Eppure lui ed altri pensano che se fosse stata liberata comunque la Besuschio, Moro sarebbe tornato vivo.
«Non credo. Ma certo le Br sarebbero state messe in grande difficoltà. Anche loro un po' si sentivano come chi, comunque vada, ha già incassato quel che voleva. Ma un'apertura li avrebbe costretti a riaprire i giochi».
Se lei andò dritto da Seghetti e in due giorni ebbe un appuntamento con chi aveva nelle sue mani Moro, non doveva poi essere così impossibile: perché non la seguirono?

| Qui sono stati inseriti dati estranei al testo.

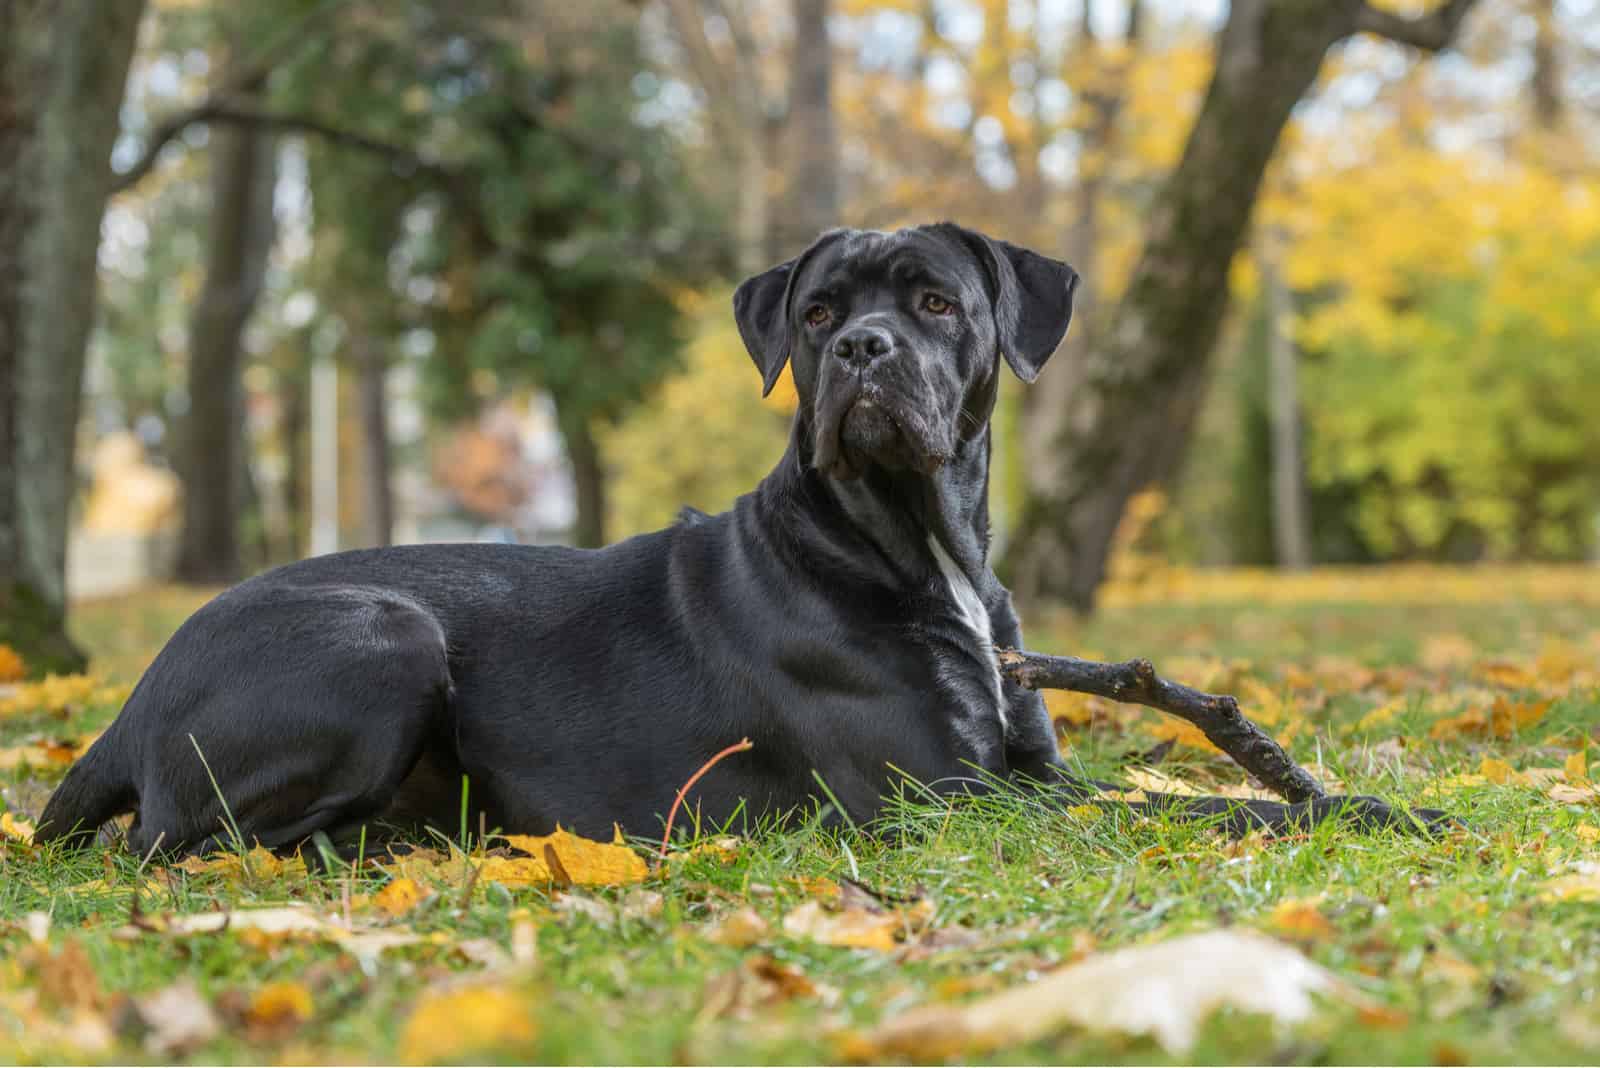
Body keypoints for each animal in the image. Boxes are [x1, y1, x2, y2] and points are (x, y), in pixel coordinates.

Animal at [40, 227, 1440, 856]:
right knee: (175, 842)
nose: (861, 348)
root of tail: (127, 702)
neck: (913, 541)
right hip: (386, 641)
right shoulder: (948, 796)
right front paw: (1383, 806)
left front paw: (1352, 792)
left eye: (935, 299)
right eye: (818, 312)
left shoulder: (1025, 766)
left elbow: (1168, 785)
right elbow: (1204, 806)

«Non credo che sarebbe cambiato qualcosa. Morucci e la Faranda mi davano gli appuntamenti volta per volta, facendomi girare a vuoto con itinerari incasinatissimi attraverso budelli di strade finché non erano sicuri che non fossi seguito. Senza contatti telefonici né di altro tipo».
Ma ci provarono almeno, a seguirla?
«No. Mai. Che io avessi un contatto con loro, però, non è che lo sapessero tanti. E poi lo Stato non era preparato. La città, contrariamente a quanto si dice, era del tutto sgombra. Non ne ricordo uno che sia stato fermato a un posto di blocco».
Craxi dice che non la prese sul serio perché, vestito in giacca e cravatta e con un anellone da due etti al dito, lei gli sembrò uno sbirro.
«Non vorrei polemizzare, ma di anelloni non ne ho mai portati in vita mia. Giacca e cravatta sì, è vero. Non sopportavo la "divisa" del sessantottino: l'eskimo, i maglioni lunghi, i jeans... Tra l'altro la giacca e la cravatta mi aiutavano, in qualche scontro di piazza, a passare in mezzo ai poliziotti. Bastava un "buongiorno commissario"».
E allora come fu che Craxi...
«Non lo so. Sono così tante le cose strane... So solo che se avesse avuto il sospetto che io fossi stato uno sbirro avrebbe dovuto incuriosirsi di più. O no?».